Na véspera do aniversário, Rogério entrou no salão. Pede para a mãe dar um trato nas unhas dele. Rose negou. Disse que tinha muitos clientes agendados, não ia dar. Aguida então interferiu, disse que o jovem ia fazer aniversário, era como dar um presente. “Ele te hipnotizou também?”, perguntou Rose.
Relembre o caso
Rogério Ferreira da Silva Júnior foi morto com um tiro nas costas disparado pelo policial Guilherme Tadeu. O caso ocorreu no Parque Bristol, na zona sul da cidade de São Paulo.
Um vídeo registrou parte da abordagem. Além de Guilherme, também estava presente o PM Renan Conceição Fernandes Branco. Nas imagens, divulgadas à época pela Ponte, é possível ver o jovem caindo no chão após ser atingido.
Na versão dos policiais, a abordagem ocorreu porque Rogério dirigia a motocicleta sem capacete e o veículo também estava sem placa. Em depoimento à Polícia Civil, o PM Guilherme relatou que o jovem colocou a mão na cintura “em menção de que estaria armado”, por isso atirou.
O jovem não foi socorrido por ambulância do Corpo de Bombeiros ou do Serviço de Atendimento Móvel de Urgência (Samu), mas por populares. Ele foi encaminhado a uma unidade de Pronto-Atendimento e lá foi constatada a morte.
A atuação dos policiais chegou a ser elogiada pelo então secretário da Segurança Pública de São Paulo, João Camilo Pires de Campos.
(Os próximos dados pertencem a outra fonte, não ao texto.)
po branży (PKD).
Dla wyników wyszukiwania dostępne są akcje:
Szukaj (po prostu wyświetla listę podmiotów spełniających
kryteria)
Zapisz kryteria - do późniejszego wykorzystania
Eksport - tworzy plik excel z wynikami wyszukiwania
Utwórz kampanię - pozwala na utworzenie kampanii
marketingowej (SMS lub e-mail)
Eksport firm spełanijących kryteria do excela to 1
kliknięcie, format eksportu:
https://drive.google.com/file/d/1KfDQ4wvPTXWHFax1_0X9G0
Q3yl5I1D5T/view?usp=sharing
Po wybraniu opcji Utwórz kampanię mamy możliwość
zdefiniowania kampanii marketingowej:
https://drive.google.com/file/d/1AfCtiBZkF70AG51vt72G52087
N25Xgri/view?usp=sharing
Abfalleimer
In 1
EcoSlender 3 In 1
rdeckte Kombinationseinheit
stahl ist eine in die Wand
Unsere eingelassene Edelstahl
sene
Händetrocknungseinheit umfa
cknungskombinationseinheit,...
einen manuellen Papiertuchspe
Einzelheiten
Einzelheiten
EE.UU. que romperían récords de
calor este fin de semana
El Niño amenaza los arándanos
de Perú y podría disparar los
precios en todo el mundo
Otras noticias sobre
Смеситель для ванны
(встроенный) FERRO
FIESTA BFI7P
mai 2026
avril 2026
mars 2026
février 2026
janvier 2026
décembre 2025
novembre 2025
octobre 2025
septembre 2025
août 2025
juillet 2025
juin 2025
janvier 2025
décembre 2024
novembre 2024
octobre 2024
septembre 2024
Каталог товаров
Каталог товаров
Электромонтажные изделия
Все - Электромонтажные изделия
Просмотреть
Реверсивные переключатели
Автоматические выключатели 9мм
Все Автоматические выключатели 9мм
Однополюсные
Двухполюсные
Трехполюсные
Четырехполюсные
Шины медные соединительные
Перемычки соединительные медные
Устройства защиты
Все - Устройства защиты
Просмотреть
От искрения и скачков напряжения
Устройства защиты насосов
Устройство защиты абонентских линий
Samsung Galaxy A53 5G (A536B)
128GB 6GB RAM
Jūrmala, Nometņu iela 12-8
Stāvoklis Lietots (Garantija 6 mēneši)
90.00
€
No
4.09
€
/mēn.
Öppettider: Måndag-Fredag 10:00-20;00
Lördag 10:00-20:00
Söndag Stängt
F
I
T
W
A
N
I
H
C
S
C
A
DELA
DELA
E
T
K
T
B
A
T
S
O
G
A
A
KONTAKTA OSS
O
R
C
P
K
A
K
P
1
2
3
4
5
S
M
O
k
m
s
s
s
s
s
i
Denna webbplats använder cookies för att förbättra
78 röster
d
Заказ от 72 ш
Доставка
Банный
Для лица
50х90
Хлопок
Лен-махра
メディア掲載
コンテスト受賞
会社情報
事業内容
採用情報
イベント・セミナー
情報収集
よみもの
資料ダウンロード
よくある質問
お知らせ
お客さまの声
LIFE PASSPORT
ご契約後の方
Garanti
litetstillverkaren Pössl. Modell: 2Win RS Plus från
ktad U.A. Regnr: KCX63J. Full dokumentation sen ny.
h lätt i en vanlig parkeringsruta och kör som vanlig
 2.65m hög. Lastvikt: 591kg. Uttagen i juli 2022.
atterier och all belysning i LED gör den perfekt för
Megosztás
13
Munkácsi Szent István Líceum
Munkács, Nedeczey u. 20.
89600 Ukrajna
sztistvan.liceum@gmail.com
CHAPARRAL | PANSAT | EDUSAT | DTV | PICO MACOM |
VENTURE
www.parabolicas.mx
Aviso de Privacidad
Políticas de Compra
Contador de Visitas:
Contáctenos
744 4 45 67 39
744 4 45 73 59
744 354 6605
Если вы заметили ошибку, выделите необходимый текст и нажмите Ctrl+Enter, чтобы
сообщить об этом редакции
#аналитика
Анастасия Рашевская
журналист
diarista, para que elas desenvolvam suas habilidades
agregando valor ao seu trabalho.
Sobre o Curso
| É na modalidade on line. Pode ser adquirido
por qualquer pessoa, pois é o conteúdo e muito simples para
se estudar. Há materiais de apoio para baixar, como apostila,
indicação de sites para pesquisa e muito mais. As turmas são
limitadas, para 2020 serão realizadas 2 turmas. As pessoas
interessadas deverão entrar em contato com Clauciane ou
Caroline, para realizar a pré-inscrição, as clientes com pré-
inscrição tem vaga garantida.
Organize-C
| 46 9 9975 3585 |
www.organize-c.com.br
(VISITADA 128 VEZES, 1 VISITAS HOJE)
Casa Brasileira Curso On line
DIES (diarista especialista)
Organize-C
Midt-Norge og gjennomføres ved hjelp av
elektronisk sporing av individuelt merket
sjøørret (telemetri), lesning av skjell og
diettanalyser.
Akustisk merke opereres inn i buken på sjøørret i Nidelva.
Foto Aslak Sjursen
Em entrevista coletiva concedida um dia após o crime, ele afirmou que havia indícios de que a moto usada por Rogério era roubada.
“Também é trágico [o episódio]. Temos que considerar a tensão policial numa perseguição de uma motocicleta que tudo indicava que estaria como fruto de um roubo. O episódio teve o desfecho que teve”, declarou o secretário.
A Ponte mostrou que a informação era falsa. O veículo pertencia a um amigo do jovem e estava com os documentos e tributos em dia.
O caso ganhou novos contornos quando se verificou que o PM Renan, em primeiro contato com o Centro de Operações Policiais Militares (Copom), disse que a situação se tratava de um acidente de trânsito. A informação foi retificada depois, em contato posterior em que foi relatada perseguição.
Ainda em 2020, o juiz militar Ronaldo João Roth determinou a prisão preventiva da dupla, mas os liberou dois meses depois. O mesmo magistrado acabou absolvendo em 2022 a dupla de PMs pelos crimes de falsidade ideológica e prevaricação sob a alegação de que restaram dúvidas razoáveis quanto ao crime de falsidade ideológica.
No caso da prevaricação, o fato de os policiais não terem seguido os procedimentos operacionais não constituem “violação à expressa disposição legal”, escreveu na decisão, chancelada pelos demais juízes militares.
O PM Guilherme se tornou réu pelo homicídio em 2020. No pedido, o promotor Neudival Mascarenhas Filho apontou que o agente contraiu regras básicas sobre perseguição e abordagem. Ele escreveu também que os dois PMs esconderam do Copom a informação sobre o disparo.
“Procuraram, assim, inovar artificiosamente o estado de lugar, de coisa ou pessoa, com o intuito de induzir a erro o juiz ou o perito, para produzir efeito em processo penal”, escreveu o promotor. Guilherme responde ao processo em liberdade.